Nel Genoa c'è tanta gente che conosco: io ho fatto due anni di settore giovanile, ho sempre detto che comunque è stato l'inizio del mio percorso e mi ha fatto imparare tante cose. Mi è dispiaciuto l'esonero dopo 6 partite, ma è un rischio per chi sceglie di fare l'allenatore. Con Preziosi ho un buon rapporto e piuttosto schietto, credo che tutto l'ambiente porta ad essere impazienti lì, anzi il presidente è quello che ne ha di più. Ci sono piazze in cui l'esonero è dietro l'angolo sempre, io non credo che Motta stia facendo un ottimo lavoro, probabilmente gli manca qualche risultato. Il calcio è fatto di episodi e basta poco per decollare, credo che la squadra ha l'identità e gli interpreti per tirarsi fuori da questa situazione. Per noi è una partita vitale e vogliamo provare a vincerla e a giocarcela alla pari, poi il campo darà il suo verdetto.
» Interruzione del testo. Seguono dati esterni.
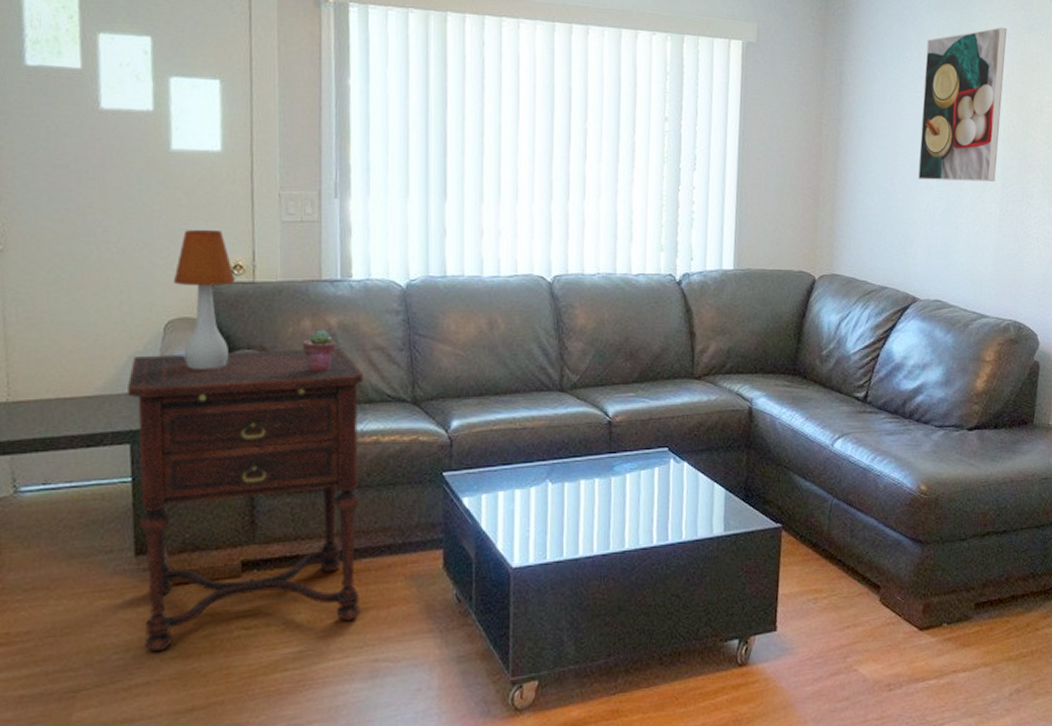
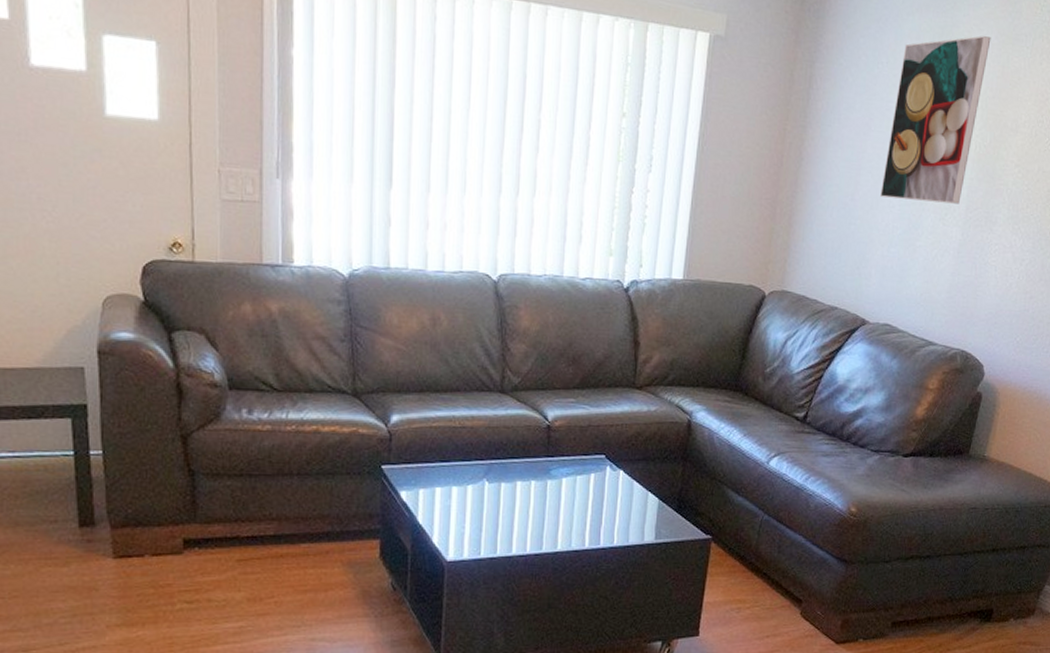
side table: present [128,348,364,652] -> none [67,330,304,619]
table lamp: present [173,229,236,369] -> none [110,202,175,349]
potted succulent: present [302,329,337,373] -> none [242,315,277,359]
L'assenza di Lapadula non pesa nulla, scherzo, lui è in un periodo importante sia fisico che mentale e quindi è un'assenza e una scelta in meno. Sicuramente per Brescia avremo un giocatore con più rabbia in corpo, La Mantia è un'opportunità che possa giocare dall'inizio. Il fatto che non abbiamo ancora vinto in casa sinceramente non mi pesa, magari più ai calciatori perché gioire davanti a 25 mila giallorossi sia una cosa importante, nello stesso tempo credo che sia importante rincorrere sempre la vittoria. Probabilmente meno sarà un tarlo questa cosa prima arriverà. Per noi allontanarci dalla zona rossa è una vetta, sarebbe un piccolo vantaggio psicologico.